Created on 2019-03-14 by the reprex package (v0.2.1.9000)

hadley commented 5 years ago

Maybe it's enough to make this an error? It's not really clear what the above example means, and we really want to the user to rewrite to:

library(dplyr, warn.conflicts = FALSE)
lf <- dbplyr::lazy_frame(x = 1:5)

lf %>% 
  summarise(
    x1 = mean(x, na.rm = TRUE), 
    x2 = sum(x, na.rm = TRUE)
  ) %>% 
  mutate(x3 = x1 / x2)
#> <SQL>
#> SELECT `x1`, `x2`, `x1` / `x2` AS `x3`
#> FROM (SELECT AVG(`x`) AS `x1`, SUM(`x`) AS `x2`
#> FROM `df`) `dbplyr_xejwocofsh`

Created on 2019-03-14 by the reprex package (v0.2.1.9000)

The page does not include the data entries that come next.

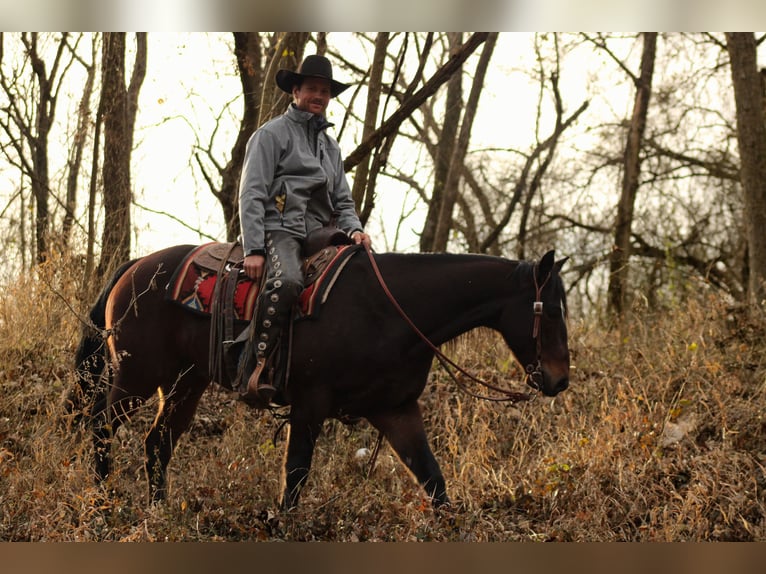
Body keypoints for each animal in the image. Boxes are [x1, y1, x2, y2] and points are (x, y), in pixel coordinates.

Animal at [71, 244, 570, 510]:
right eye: (550, 311)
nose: (560, 380)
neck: (391, 313)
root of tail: (134, 267)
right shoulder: (310, 404)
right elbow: (295, 475)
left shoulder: (396, 410)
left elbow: (433, 479)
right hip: (137, 376)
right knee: (101, 426)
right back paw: (101, 503)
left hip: (185, 383)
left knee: (157, 443)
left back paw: (158, 509)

doorisajar commented 5 years ago

The only confusing thing about this fix is that the "wrong" version still works in a non-dbplyr context, so the same code will work or not work if the data source changes. This makes it hard to prototype locally and then execute on a larger dataset through a backend.

Local reprex:

library(dplyr)
lf <- tibble(x = 1:5)

lf %>% 
  summarise(
    x1 = mean(x, na.rm = TRUE), 
    x2 = sum(x, na.rm = TRUE),
    x3 = x1 / x2
  ) 
#> # A tibble: 1 x 3
#>      x1    x2    x3
#>   <dbl> <int> <dbl>
#> 1     3    15   0.2

I can file a dplyr issue if the right thing to do is have the error thrown in the local context as well.

Edit: or does this fix cover both cases? That wasn't clear from looking at the commit.

hadley commented 5 years ago

I think it might make sense in R due to differing semantics. It is simply not feasible to make dplyr and a database agree for every possible input.